(Stored data)
------
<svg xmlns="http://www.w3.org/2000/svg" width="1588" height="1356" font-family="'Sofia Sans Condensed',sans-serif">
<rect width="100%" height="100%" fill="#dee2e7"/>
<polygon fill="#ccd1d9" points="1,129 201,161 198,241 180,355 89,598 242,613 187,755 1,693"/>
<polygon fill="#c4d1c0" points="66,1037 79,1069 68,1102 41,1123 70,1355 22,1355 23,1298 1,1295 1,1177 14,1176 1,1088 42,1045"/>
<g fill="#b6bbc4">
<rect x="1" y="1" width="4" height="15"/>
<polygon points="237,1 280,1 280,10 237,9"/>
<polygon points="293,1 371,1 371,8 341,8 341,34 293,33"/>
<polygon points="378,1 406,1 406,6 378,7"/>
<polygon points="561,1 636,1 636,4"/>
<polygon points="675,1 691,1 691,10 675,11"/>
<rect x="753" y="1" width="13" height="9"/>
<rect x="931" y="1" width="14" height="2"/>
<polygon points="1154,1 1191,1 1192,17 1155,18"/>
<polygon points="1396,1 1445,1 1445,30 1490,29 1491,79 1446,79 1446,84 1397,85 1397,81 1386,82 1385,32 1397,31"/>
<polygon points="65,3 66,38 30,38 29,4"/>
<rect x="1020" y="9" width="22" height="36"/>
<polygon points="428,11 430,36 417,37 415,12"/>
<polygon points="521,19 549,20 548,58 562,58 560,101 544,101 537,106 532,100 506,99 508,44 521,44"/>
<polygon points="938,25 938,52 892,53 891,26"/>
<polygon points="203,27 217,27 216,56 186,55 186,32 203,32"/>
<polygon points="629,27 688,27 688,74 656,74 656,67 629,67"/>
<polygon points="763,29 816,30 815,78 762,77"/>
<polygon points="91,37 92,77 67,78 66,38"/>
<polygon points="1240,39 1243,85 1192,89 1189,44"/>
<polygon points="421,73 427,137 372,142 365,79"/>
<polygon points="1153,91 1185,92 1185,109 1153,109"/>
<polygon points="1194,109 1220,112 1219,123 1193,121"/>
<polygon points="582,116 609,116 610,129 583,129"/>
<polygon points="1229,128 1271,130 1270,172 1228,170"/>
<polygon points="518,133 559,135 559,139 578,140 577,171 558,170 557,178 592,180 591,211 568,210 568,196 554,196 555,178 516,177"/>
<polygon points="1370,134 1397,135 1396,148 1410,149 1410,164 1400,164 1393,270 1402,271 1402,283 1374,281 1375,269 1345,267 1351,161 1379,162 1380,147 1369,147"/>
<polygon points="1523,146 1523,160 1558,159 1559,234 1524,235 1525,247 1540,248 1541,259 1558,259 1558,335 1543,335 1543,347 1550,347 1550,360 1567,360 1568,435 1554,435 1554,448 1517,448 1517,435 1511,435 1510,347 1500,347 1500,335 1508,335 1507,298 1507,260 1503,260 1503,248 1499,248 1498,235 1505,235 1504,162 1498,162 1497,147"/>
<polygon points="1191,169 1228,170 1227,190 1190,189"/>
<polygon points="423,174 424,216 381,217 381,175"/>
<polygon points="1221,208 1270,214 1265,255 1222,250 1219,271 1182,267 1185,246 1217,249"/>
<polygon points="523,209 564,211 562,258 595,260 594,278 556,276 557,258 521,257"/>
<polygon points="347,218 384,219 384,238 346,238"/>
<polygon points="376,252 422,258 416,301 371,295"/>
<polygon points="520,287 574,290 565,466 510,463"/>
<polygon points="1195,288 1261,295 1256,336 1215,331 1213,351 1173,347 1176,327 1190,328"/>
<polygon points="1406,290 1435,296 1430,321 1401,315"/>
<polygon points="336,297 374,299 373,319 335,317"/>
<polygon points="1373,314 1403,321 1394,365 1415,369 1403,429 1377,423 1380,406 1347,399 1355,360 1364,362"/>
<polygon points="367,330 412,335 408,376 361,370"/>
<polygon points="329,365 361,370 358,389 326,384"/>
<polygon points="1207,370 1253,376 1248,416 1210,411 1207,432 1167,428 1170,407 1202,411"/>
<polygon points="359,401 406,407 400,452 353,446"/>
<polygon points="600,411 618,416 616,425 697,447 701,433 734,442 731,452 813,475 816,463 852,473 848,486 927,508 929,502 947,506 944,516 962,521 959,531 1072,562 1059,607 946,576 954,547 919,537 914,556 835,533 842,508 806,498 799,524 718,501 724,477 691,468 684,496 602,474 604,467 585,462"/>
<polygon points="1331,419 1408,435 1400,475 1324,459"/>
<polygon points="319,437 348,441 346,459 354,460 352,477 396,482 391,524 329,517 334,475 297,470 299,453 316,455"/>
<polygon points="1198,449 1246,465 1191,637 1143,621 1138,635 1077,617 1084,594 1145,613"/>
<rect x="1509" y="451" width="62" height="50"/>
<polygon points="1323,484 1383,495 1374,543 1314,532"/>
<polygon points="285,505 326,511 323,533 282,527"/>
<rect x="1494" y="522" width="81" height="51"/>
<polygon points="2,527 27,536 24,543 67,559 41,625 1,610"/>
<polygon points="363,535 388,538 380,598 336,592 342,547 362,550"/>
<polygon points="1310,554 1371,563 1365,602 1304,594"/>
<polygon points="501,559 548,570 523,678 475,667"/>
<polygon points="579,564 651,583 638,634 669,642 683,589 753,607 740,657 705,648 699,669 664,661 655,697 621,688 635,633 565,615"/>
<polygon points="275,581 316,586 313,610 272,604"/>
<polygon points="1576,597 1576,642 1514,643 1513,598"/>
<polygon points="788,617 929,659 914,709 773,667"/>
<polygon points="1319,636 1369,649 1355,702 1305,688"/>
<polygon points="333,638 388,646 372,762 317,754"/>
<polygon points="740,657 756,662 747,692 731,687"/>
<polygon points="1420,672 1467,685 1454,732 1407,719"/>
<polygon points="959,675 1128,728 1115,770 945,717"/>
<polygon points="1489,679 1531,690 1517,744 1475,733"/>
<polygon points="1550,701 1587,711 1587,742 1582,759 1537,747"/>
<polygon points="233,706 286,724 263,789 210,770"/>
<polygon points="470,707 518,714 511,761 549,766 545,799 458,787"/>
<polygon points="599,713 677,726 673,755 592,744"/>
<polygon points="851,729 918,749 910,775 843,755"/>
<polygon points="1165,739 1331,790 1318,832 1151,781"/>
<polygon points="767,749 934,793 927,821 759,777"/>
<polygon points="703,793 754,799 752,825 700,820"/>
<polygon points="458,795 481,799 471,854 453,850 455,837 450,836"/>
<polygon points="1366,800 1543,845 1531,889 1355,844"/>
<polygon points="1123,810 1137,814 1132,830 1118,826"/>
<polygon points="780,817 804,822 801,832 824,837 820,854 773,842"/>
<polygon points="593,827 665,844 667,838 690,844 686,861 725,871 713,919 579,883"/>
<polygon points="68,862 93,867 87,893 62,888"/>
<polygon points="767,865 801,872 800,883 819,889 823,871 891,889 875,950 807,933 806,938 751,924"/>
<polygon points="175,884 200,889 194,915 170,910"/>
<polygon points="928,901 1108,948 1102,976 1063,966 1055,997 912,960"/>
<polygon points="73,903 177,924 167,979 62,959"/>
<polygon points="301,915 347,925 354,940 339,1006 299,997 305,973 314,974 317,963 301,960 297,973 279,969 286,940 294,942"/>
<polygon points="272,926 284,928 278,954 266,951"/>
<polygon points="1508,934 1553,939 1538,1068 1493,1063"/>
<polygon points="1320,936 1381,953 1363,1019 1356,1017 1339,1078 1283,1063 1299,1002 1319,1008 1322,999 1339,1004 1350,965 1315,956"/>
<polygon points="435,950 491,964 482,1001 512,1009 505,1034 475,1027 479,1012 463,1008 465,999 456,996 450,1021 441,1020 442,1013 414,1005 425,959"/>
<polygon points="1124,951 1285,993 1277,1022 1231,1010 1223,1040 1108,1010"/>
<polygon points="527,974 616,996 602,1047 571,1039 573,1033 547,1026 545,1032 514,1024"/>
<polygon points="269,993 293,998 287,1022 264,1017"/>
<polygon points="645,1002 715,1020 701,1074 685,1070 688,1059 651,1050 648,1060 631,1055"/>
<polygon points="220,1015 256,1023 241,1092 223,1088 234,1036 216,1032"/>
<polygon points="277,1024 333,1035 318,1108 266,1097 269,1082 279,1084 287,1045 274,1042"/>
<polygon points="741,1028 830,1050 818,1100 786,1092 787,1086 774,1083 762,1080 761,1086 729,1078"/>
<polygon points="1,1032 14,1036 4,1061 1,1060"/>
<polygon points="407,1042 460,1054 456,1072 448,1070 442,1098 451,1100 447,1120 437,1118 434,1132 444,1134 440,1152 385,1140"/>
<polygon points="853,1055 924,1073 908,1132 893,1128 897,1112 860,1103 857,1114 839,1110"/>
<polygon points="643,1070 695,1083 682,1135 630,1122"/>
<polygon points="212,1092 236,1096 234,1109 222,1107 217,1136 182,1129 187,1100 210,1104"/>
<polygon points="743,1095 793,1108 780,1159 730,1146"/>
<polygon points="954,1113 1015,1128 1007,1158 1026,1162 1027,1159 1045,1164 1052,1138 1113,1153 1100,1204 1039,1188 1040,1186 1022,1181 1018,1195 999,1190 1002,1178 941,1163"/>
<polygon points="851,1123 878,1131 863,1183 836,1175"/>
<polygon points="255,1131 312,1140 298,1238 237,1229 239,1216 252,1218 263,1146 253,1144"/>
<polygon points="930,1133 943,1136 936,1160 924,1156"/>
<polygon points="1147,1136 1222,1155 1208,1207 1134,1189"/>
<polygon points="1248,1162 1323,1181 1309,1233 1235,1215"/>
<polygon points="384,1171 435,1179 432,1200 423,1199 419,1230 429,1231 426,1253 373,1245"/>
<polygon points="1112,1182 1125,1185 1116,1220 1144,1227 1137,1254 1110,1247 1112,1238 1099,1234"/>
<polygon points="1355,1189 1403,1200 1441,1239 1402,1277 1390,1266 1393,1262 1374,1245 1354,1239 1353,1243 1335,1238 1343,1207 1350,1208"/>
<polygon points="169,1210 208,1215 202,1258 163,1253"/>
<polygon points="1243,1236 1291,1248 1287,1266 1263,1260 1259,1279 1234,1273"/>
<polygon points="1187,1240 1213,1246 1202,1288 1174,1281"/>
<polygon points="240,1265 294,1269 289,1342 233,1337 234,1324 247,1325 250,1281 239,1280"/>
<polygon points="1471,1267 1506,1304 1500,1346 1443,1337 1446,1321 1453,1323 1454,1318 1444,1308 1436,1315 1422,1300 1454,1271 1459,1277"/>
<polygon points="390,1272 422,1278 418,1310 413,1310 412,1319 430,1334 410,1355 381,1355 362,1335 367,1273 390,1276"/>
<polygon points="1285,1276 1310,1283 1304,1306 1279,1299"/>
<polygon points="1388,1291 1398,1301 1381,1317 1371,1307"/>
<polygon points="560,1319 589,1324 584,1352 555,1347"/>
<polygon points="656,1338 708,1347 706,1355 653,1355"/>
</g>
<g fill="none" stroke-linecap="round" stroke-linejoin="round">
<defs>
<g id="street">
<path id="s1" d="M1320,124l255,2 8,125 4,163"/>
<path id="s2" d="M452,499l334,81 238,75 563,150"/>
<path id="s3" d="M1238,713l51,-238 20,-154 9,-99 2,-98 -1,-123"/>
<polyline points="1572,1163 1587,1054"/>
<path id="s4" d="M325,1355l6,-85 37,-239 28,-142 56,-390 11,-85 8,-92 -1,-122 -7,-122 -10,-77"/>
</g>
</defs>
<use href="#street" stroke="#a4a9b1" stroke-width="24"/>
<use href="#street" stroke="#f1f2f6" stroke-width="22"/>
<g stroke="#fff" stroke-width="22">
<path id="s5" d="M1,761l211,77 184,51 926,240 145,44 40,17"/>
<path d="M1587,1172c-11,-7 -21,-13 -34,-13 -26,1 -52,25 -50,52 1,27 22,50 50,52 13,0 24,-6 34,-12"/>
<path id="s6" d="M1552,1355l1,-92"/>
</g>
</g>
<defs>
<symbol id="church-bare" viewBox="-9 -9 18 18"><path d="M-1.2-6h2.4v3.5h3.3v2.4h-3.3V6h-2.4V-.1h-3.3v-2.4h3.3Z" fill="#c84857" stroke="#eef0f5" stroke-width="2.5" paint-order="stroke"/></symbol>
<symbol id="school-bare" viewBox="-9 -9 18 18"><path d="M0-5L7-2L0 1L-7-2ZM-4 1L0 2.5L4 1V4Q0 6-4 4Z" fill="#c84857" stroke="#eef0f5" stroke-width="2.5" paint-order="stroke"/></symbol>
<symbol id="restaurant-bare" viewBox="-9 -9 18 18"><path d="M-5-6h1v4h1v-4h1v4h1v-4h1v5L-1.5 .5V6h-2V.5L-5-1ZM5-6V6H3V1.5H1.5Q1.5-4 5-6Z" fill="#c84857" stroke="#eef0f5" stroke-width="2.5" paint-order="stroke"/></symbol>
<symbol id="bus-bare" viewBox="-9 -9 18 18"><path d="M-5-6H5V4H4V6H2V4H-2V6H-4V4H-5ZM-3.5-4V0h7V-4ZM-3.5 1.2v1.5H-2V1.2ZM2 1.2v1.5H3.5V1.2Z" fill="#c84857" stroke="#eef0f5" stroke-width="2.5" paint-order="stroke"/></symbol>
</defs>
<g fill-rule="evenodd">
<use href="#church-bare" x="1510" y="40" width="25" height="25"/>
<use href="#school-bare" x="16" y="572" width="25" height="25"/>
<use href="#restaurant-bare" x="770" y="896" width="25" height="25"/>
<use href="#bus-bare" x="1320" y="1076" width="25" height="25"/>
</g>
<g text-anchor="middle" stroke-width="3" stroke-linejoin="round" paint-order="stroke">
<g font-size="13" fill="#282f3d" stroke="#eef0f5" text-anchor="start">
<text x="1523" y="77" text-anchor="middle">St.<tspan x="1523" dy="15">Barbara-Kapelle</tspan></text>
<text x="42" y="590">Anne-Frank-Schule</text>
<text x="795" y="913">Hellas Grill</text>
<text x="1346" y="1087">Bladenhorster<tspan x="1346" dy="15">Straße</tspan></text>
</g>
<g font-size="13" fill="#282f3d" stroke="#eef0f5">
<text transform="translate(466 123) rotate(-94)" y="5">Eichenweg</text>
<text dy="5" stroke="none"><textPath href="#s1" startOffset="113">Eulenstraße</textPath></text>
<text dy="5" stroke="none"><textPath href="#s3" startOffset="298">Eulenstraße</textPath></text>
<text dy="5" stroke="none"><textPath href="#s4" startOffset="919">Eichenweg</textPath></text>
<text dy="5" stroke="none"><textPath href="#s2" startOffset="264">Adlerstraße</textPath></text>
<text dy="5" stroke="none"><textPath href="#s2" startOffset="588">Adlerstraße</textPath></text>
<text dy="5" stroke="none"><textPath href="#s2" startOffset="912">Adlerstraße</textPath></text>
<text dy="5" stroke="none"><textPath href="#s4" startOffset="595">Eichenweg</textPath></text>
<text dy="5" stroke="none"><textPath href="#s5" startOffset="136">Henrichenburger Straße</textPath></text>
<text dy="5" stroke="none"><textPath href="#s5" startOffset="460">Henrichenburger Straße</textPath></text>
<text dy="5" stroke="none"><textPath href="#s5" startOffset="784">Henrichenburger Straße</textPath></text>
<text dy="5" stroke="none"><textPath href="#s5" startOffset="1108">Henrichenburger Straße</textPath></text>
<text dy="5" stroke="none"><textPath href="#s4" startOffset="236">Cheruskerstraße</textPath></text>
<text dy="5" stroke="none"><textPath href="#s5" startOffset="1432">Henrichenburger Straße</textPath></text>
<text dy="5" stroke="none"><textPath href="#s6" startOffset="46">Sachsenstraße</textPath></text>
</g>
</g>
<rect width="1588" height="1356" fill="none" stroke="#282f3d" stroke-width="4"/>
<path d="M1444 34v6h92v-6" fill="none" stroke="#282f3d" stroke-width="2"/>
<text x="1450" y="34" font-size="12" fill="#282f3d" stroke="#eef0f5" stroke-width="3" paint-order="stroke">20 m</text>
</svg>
------
Copy every line from the records above that contains the string "linejoin".

<g fill="none" stroke-linecap="round" stroke-linejoin="round">
<g text-anchor="middle" stroke-width="3" stroke-linejoin="round" paint-order="stroke">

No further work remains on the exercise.